(Document section)
In its recent decision in Regional Power Corporation v Pacific Hydro Group Two Pty Ltd [No 2] [2013] WASC 356, the Western Australian Supreme Court has rejected both the approach to the construction of the words Consequential Loss adopted by the courts in England and the approach adopted by the Victorian Court of Appeal in Environmental Systems Pty Ltd v Peerless Holdings Pty Ltd (2008) 19 VR 358; [2008] VSCA 26, saying at [96] – [97]:  

To reject the rigid construction approach towards the term 'consequential loss' predicated upon a conceptual inappropriateness of invoking the Hadley v Baxendale dichotomy as to remoteness of loss, only then to replace that approach by a rigid touchstone of the 'normal measure of damages' and which always automatically eliminates profits lost and expenses incurred, would pose equivalent conceptual difficulties. Accordingly, I doubt whether the [93] observations in Environmental Systems were intended to carry any general applicability towards establishing a rigid new construction principle for limitation clauses going much beyond the presenting circumstances of that case.

…on my assessment, is the correct approach to a limitation or exclusion clause required by Darlington Futures Ltd v Delco Australia Pty Ltd, as recently applied by the Western Australia Court of Appeal in Electricity Generation Corporation t/as Verve Energy v Woodside Energy Ltd [38], [42] (McLure P), [138], [140] (Murphy JA).

The approach to construction of exclusion clauses set out in Darlington Futures Ltd v Delco Australia Pty Ltd (1986) 161 CLR 500 at 510-11 is as follows:  

the interpretation of an exclusion clause is to be determined by construing the clause according to its natural and ordinary meaning, read in the light of the contract as a whole, thereby giving due weight to the context in which the clause appears including the nature and object of the contract, and, where appropriate, construing the clause contra proferentem in case of ambiguity.

The facts in the Regional Power case were that SECWA and Pacific Hydro Pty Ltd had entered into a Power Purchase Agreement (PPA) in 1994. By the PPA, Pacific Hydro agreed to supply electricity from the Ord Hydro Power Station to SECWA. As a result of a legislative enactment, Regional Power now holds all the rights of SECWA. The power station suffered an outage, resulted in flooding which in turn led to it becoming inoperative for 2 months. As a result, Regional Power was required to arrange alternative power to meet its supply obligations, and in doing so it incurred expenses of $1,293,394 for delivering, commissioning, and hiring diesel generators, $113,389 for travel, airfares and wages, $19,318 for the accommodation and meal costs; $6,443 for the hire of cranes and $2,727,287 for the diesel fuel to run the extra generators required to produce the requisite electricity for the relevant period, or a total of some $4,000,000, more than 95% of which related either to the cost of procuring diesel generators to generate replacement electricity, or the cost of diesel fuel that was needed to run the generators. Cl 26.1 of the PPA reads:  

Neither the Project Entity nor SECWA shall be liable to the other party in contract, tort, warranty, strict liability, or any other legal theory for any indirect, consequential, incidental, punitive or exemplary damages or loss of profits.

(Extracted material)
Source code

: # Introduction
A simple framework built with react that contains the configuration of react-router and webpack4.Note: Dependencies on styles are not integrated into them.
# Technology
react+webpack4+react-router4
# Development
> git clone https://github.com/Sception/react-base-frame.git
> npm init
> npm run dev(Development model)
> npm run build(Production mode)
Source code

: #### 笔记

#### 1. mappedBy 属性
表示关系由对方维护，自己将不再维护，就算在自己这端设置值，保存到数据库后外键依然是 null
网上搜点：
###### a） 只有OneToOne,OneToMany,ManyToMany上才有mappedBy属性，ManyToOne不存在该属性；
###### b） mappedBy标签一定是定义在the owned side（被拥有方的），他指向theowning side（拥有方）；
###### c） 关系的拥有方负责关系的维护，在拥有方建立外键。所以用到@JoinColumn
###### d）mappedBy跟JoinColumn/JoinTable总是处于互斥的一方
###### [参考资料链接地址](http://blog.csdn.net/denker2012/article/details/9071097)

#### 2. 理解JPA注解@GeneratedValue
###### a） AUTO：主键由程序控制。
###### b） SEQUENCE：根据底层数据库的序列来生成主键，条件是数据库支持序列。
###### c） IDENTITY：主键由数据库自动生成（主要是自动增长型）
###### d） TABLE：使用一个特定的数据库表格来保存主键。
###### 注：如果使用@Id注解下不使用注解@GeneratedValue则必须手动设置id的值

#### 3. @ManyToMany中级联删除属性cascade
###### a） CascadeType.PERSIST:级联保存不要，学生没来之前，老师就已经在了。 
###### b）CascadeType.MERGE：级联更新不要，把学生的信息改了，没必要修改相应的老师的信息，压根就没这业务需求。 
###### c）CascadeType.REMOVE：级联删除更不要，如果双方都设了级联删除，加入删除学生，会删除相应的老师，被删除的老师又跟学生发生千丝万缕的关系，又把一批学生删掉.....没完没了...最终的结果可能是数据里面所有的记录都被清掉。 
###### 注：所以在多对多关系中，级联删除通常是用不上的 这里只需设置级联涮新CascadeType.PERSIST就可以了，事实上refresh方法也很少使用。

(Exercise instructions)
Carry on the article about the Regional Power ruling on consequential loss clauses, starting right after its last sentence. The records have nothing to do with this.

(Expected answer)
In allowing the amounts claimed by Regional Power, the court said at [110] - [111] that the clause was not intended to exclude those amounts, which it considered to be ‘fully direct damages or losses’ and that:  

More removed consequential customer type losses, arising out of the possible wider customer disappointments would deliver as against any claims made against SECWA and the defendants for interruption a more plausible scope for the exclusionary work and viable operation in that context of cl 26.1's words, 'indirect' or 'consequential' (loss or damages).

The three current approaches

In summary, there are now three different approaches to the meaning of the words indirect or consequential when used in an exclusion clause:  

  1. the English approach, where the words are construed as a reference to damages resulting from special circumstances under which the contract was made communicated by one party to the other;
  2. the Environmental Systems approach, where the word consequential was said to refer to everything beyond the normal measure of damages, such as profits lost or expenses incurred through breach.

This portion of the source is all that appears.